Just by answering these questions, you have placed yourself ahead of 95 percent of the businesspeople in America, many of whom are your competitors.

Those people spend so much time working in their business, they never work on their business.

Identify what you’re doing right and what you’re doing wrong.

What you could be doing better, differently, more effectively, and more profitably.

And what you know, but don’t act upon.

Chapter 4 - Your Business Soul - The Strategy Of Preeminence

Why do some people gain levels of success so much higher than others'?

Frequently it’s due to the fact that they have a better philosophical strategy.

They approach everyone they deal with in a totally different and more effective way than anyone else does.

And while their competitors are usually unable to figure out this strategy, it is one anyone in business can successfully employ by simply changing his or her focus from “me” to “you.”

This simple adjustment in your focus is the key to what I believe is the most powerful business (and life) strategy you can employ.

I call it the Strategy of Preeminence.

Once you begin to use it you will always - not just sometimes, but always - stand out in the minds, hearts, and checkbooks of your client, your employees, your employer, or your boss as the very best there is.

The preeminent choice.

The Strategy of Preeminence is quite simply the ability to put your clients’ needs always ahead of your own.

When you master that your success will naturally follow.

If it seems backward to put your clients’ best interests ahead of your own that’s understandable.

In fact, that is the reason so many businesses are unremarkable, unmemorable, and, ultimately, unsuccessful.

It makes people enthusiastic to do business with you instead of your competitors.

And when you start to serve clients rather than sell clients, the limits on your business success will disappear.

You should use the Strategy of Preeminence as a basis for dealing with everyone.

Be a problem solver, not a problem bringer.

Whatever you do, if you focus on giving value and advice instead of manipulating and maneuvering, you win over many more prospects, clients, bosses, colleagues, and friends.

Falling In Love With Your Clients

One of the biggest mistakes, probably the biggest mistake, people make in any business is that they fall in love with the wrong thing.

They fall in love with their product, service, or company.

You should believe passionately in your product, service, or company.

But you should fall in love with your clients.

Awesome service is admirable but trite.

Falling in love with your clients means taking responsibility for their well-being.

Putting their best interests ahead of your own.

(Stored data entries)
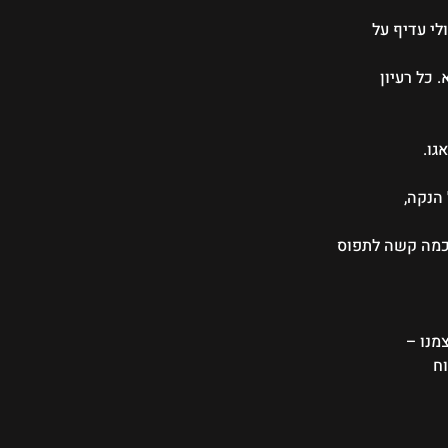
לי עדיף על 
כל רעיון 
ו. 
הנקה, 
 כמה קשה לתפוס 
מנו – 
ח 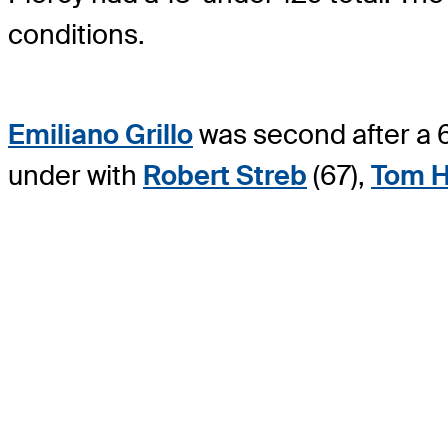
conditions.
Emiliano Grillo
was second after a 
under with
Robert Streb
(67),
Tom 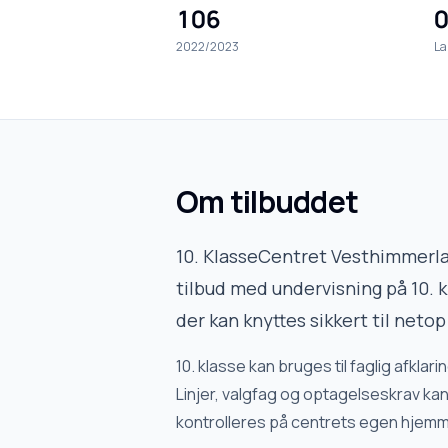
106
0
2022/2023
La
Om tilbuddet
10. KlasseCentret Vesthimmerl
tilbud med undervisning på 10. k
der kan knyttes sikkert til netop
10. klasse kan bruges til faglig afkl
Linjer, valgfag og optagelseskrav kan 
kontrolleres på centrets egen hjem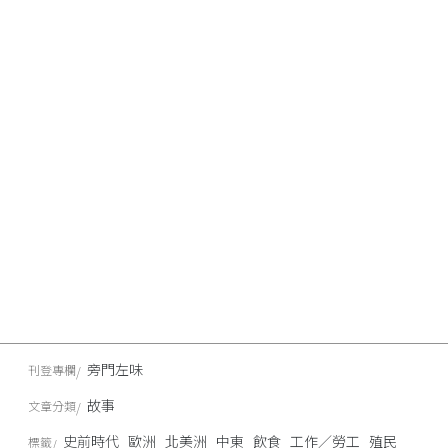
旁門左味
刊登專欄
故事
文章分類
史前時代
歐洲
北美洲
中東
飲食
工作／勞工
殖民
標籤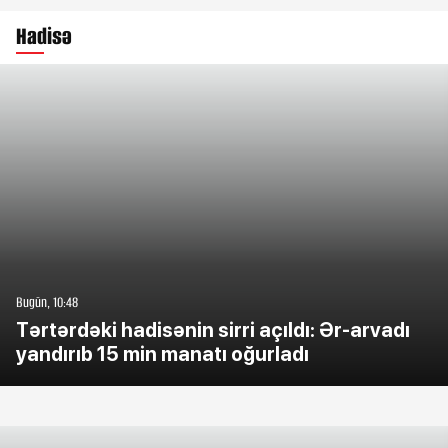
Hadisə
Bugün, 10:48
Tərtərdəki hadisənin sirri açıldı: Ər-arvadı
yandırıb 15 min manatı oğurladı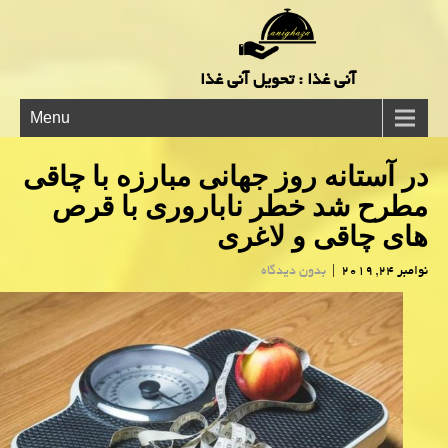
آنی غذا : تحویل آنی غذا
Menu
در آستانه روز جهانی مبارزه با چاقی
مطرح شد خطر ناباروری با قرص
های چاقی و لاغری
نوامبر 24, 2019
|
بدون دیدگاه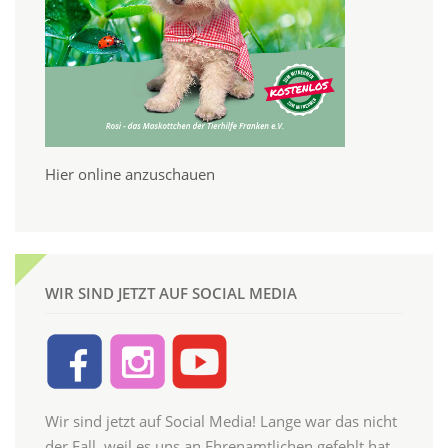
Hier online anzuschauen
WIR SIND JETZT AUF SOCIAL MEDIA
Wir sind jetzt auf Social Media! Lange war das nicht
der Fall, weil es uns an Ehrenamtlichen gefehlt hat,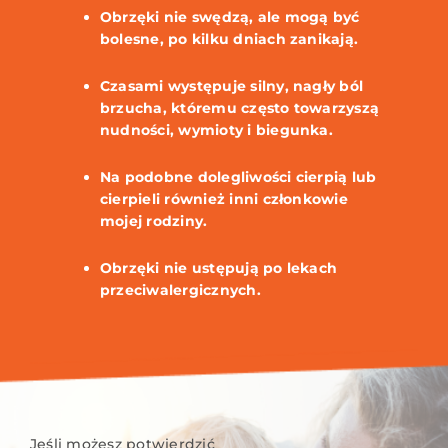
Obrzęki nie swędzą, ale mogą być
bolesne, po kilku dniach zanikają.
Czasami występuje silny, nagły ból
brzucha, któremu często towarzyszą
nudności, wymioty i biegunka.
Na podobne dolegliwości cierpią lub
cierpieli również inni członkowie
mojej rodziny.
Obrzęki nie ustępują po lekach
przeciwalergicznych.
Jeśli możesz potwierdzić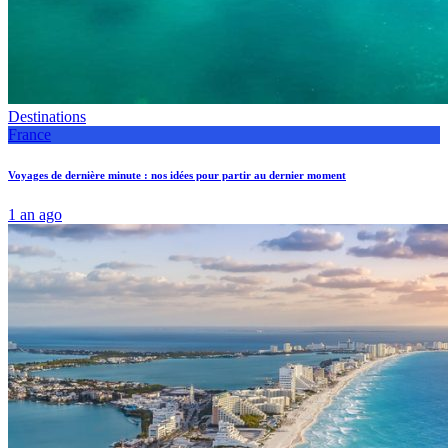
Destinations
France
Voyages de dernière minute : nos idées pour partir au dernier moment
1 an ago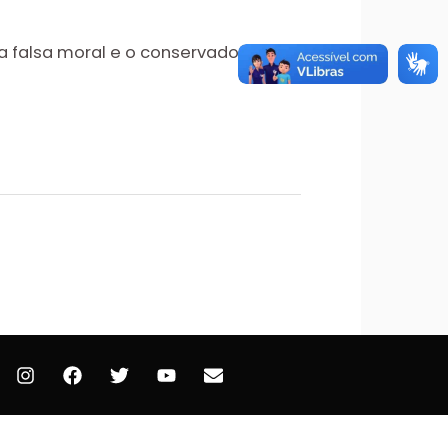
a falsa moral e o conservadorismo.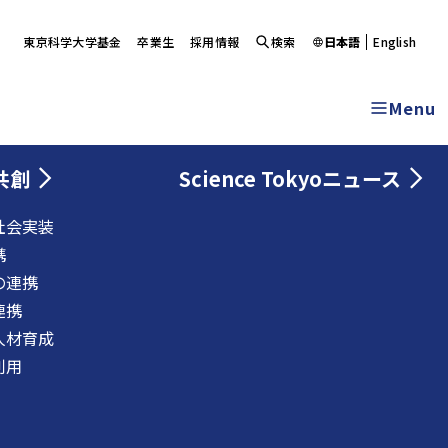
東京科学大学基金
卒業生
採用情報
検索
日本語
English
Menu
共創
Science Tokyoニュース
社会実装
携
の連携
連携
人材育成
利用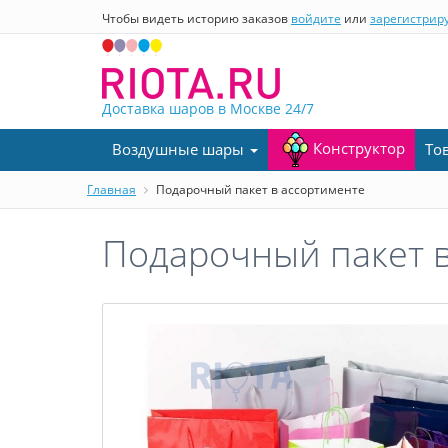
Чтобы видеть историю заказов
войдите
или
зарегистрир
Доставка шаров в Москве
24/7
Конструктор
Воздушные шары
То
Главная
Подарочный пакет в ассортименте
Подарочный пакет в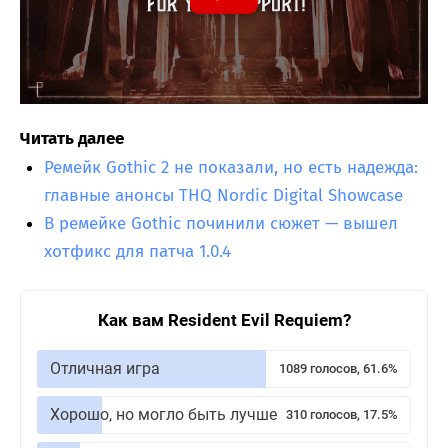
Читать далее
Ремейк Gothic 2 не показали, но есть надежда:
главные анонсы THQ Nordic Digital Showcase
В ремейке Gothic починили сюжет — вышел
хотфикс для патча 1.0.4
Как вам Resident Evil Requiem?
Отличная игра
1089 голосов, 61.6%
Хорошо, но могло быть лучше
310 голосов, 17.5%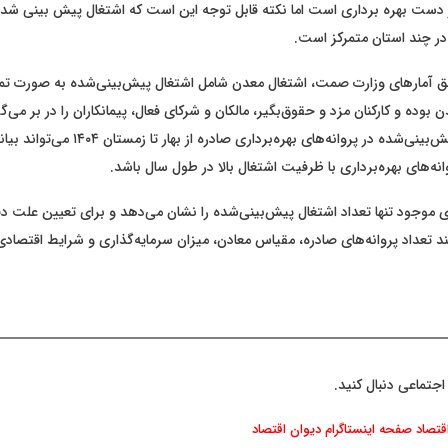
 دست بهره برداری است اما نکته قابل توجه این است که اشتغال پیش بینی ش
در چند استان متمرکز است.
 آمارهای وزارت صمت، اشتغال معدن شامل اشتغال پیش‌بینی‌شده به صورت تما
 بوده و کارکنان مزد و حقوق‌بگیر، مالکان و شرکای فعال، پیمانکاران را در بر می‌گ
کاهشی اشتغال پیش‌بینی‌شده در پروانه‌های بهره‌برداری صادره ا
ه‌های بهره‌برداری با ظرفیت اشتغال بالا در طول سال باشد.
ای موجود تنها تعداد اشتغال پیش‌بینی‌شده را نشان می‌دهد و برای تعیین علت دق
ند تعداد پروانه‌های صادره، مقیاس معادن، میزان سرمایه‌گذاری و شرایط اقتصا
اجتماعی دنبال کنید.
اقتصاد
صفحه اینستاگرام دیوان اقتصاد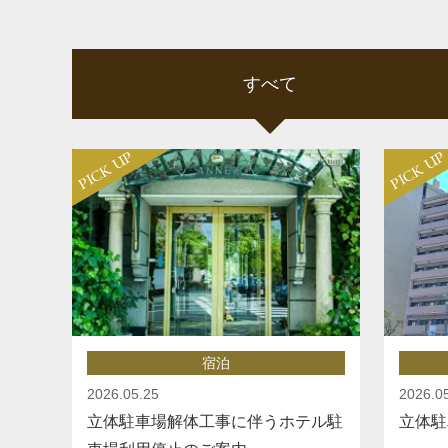
すべて
宿泊
2026.05.25
2026.0
立体駐車場解体工事に伴うホテル駐
立体駐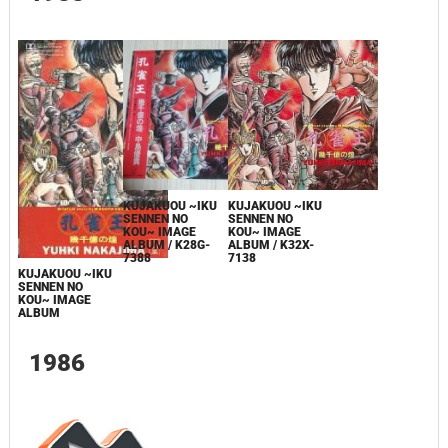
KUJAKUOU ~IKU
KUJAKUOU ~IKU
SENNEN NO
SENNEN NO
KOU~ IMAGE
KOU~ IMAGE
ALBUM / K28G-
ALBUM / K32X-
7388
7138
KUJAKUOU ~IKU
SENNEN NO
KOU~ IMAGE
ALBUM
1986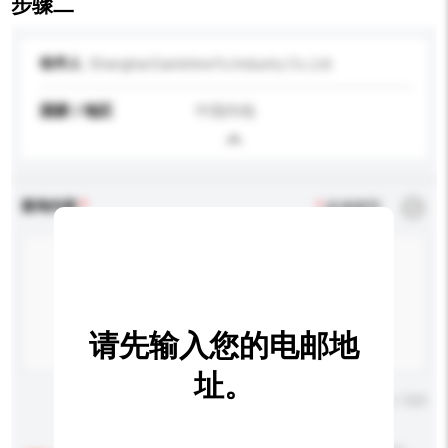
步骤二
收件人
Shanghai EastshineYu Industry Co.,Ltd.
国家 / 地区
中国内地
查询内容
*
必须填写
请先输入您的电邮地
址。
输入字数上限: 0 / 500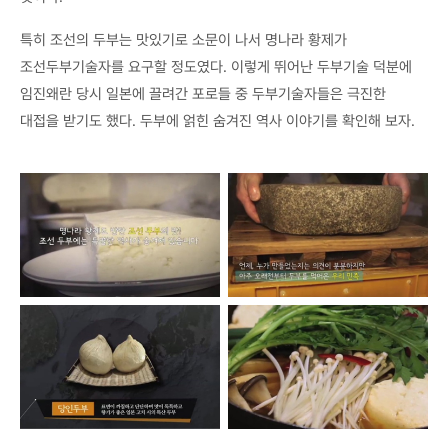
특히 조선의 두부는 맛있기로 소문이 나서 명나라 황제가
조선두부기술자를 요구할 정도였다. 이렇게 뛰어난 두부기술 덕분에
임진왜란 당시 일본에 끌려간 포로들 중 두부기술자들은 극진한
대접을 받기도 했다. 두부에 얽힌 숨겨진 역사 이야기를 확인해 보자.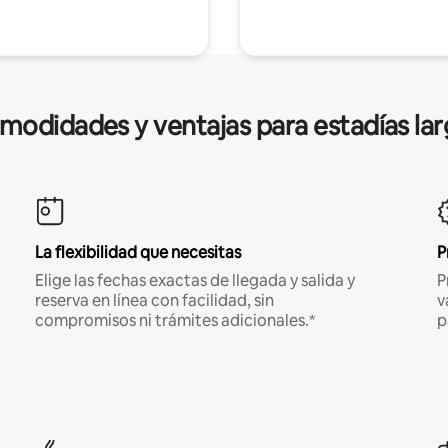
modidades y ventajas para estadías lar
La flexibilidad que necesitas
P
Elige las fechas exactas de llegada y salida y
P
reserva en línea con facilidad, sin
v
compromisos ni trámites adicionales.*
p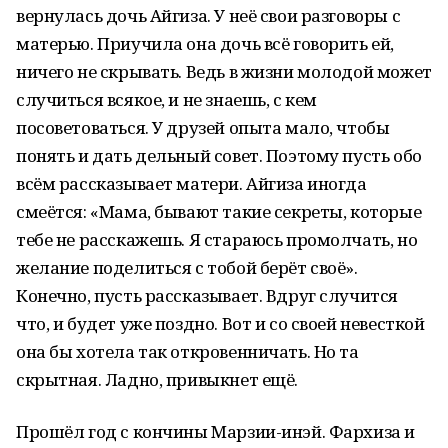
вернулась дочь Айгиза. У неё свои разговоры с
матерью. Приучила она дочь всё говорить ей,
ничего не скрывать. Ведь в жизни молодой может
случиться всякое, и не знаешь, с кем
посоветоваться. У друзей опыта мало, чтобы
понять и дать дельный совет. Поэтому пусть обо
всём рассказывает матери. Айгиза иногда
смеётся: «Мама, бывают такие секреты, которые
тебе не расскажешь. Я стараюсь промолчать, но
желание поделиться с тобой берёт своё».
Конечно, пусть рассказывает. Вдруг случится
что, и будет уже поздно. Вот и со своей невесткой
она бы хотела так откровенничать. Но та
скрытная. Ладно, привыкнет ещё.
Прошёл год с кончины Марзии-инэй. Фархиза и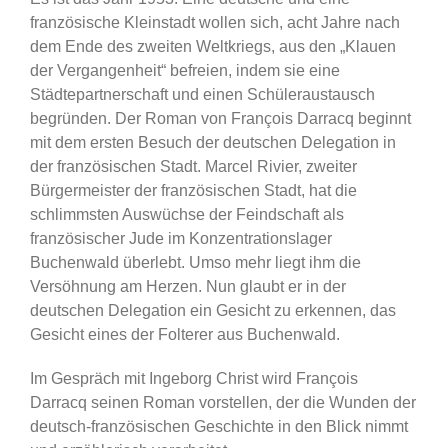
französische Kleinstadt wollen sich, acht Jahre nach
dem Ende des zweiten Weltkriegs, aus den „Klauen
der Vergangenheit“ befreien, indem sie eine
Städtepartnerschaft und einen Schüleraustausch
begründen. Der Roman von François Darracq beginnt
mit dem ersten Besuch der deutschen Delegation in
der französischen Stadt. Marcel Rivier, zweiter
Bürgermeister der französischen Stadt, hat die
schlimmsten Auswüchse der Feindschaft als
französischer Jude im Konzentrationslager
Buchenwald überlebt. Umso mehr liegt ihm die
Versöhnung am Herzen. Nun glaubt er in der
deutschen Delegation ein Gesicht zu erkennen, das
Gesicht eines der Folterer aus Buchenwald.
Im Gespräch mit Ingeborg Christ wird François
Darracq seinen Roman vorstellen, der die Wunden der
deutsch-französischen Geschichte in den Blick nimmt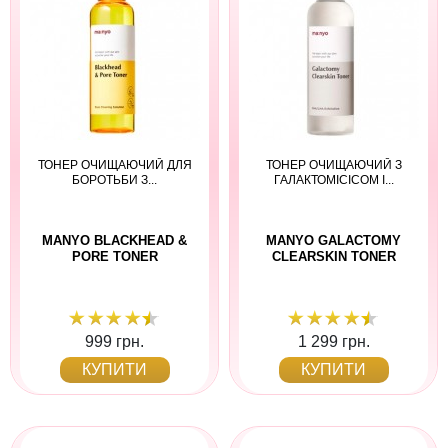
ТОНЕР ОЧИЩАЮЧИЙ ДЛЯ
ТОНЕР ОЧИЩАЮЧИЙ З
БОРОТЬБИ З...
ГАЛАКТОМІСІСОМ І...
MANYO BLACKHEAD &
MANYO GALACTOMY
PORE TONER
CLEARSKIN TONER
999 грн.
1 299 грн.
КУПИТИ
КУПИТИ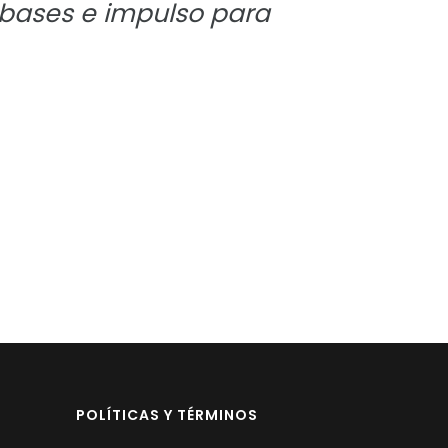
 bases e impulso para
POLÍTICAS Y TÉRMINOS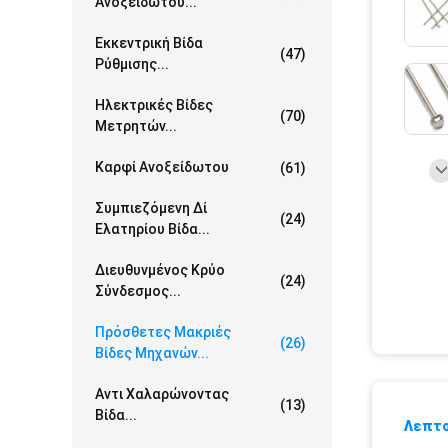
Ανοξείδωτου...
Εκκεντρική Βίδα
(47)
Ρύθμισης...
Ηλεκτρικές Βίδες
(70)
Μετρητών...
Καρφί Ανοξείδωτου
(61)
Συμπιεζόμενη Δί
(24)
Ελατηρίου Βίδα...
Διευθυνμένος Κρύο
(24)
Σύνδεσμος...
Πρόσθετες Μακριές
(26)
Βίδες Μηχανών...
Αντι Χαλαρώνοντας
(13)
Βίδα...
Λεπτο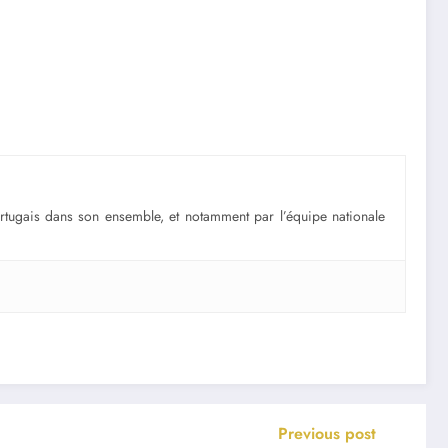
portugais dans son ensemble, et notamment par l’équipe nationale
Previous post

> [TASKS AND EXERCISES]:
(a) Answer these questions on the excerpt about the Strategy of Preeminence:
(i) Ahead of what percentage of businesspeople in America does answering the questions place you?
(ii) How does the excerpt define the Strategy of Preeminence?
(iii) What does the excerpt say you should fall in love with?
(b) Repeat the passage of the Strategy of Preeminence excerpt from "But you should" to "interests ahead of your own.".
(c) Go on with the excerpt about the Strategy of Preeminence from the point at which it stops.

> [ANSWERS TO THE EXERCISE]:
(a)
(i) 95 percent
(ii) The ability to put your clients' needs always ahead of your own
(iii) Your clients

(b)
But you should fall in love with your clients.

Awesome service is admirable but trite.

Falling in love with your clients means taking responsibility for their well-being.

Putting their best interests ahead of your own.

(c)
The more value you give others, the more value you generate.

Not only for your clients but for yourself.

Jay Abraham On Providing Value

The more value you give others, the more value you generate.

Not only for your clients but for yourself.

The more contributions you make to the richness of the lives of your clients, the more bonded you will be to them and they to you.

And the more successful you will become.

The focus of your concern should state to the client, in essence, “You matter. Your well-being is important to me.”

See yourself as becoming an agent of change.

A creator of value.

A value contributor.

Human Nature

Mastering the Strategy of Preeminence is really the understanding and having the utmost respect for human nature.

You need to understand that you have a higher purpose for being in business than simply making money.

Your purpose must be understanding what you can do to help solve the problems of others, help maximize the options, and finding ways to do it.

Chapter 5 - Break Even Today, Break the Bank Tomorrow

Acquiring clients at a breakeven or a slight loss and making substantial profits on back-end repurchasing is one of the most overlooked and underutilized methods of client growth and generation available to you.

Jay Abraham On The Importance Of Calculating Your Client’s LTV

Until you identify and understand exactly how much combined profit a client represents to your business for the life of that relationship, you can’t begin to know how much time, effort, and, most importantly, expense you can afford to invest to acquire that client in the first place.

You need to know the lifetime value of your clients (or your clients’ marginal net worth).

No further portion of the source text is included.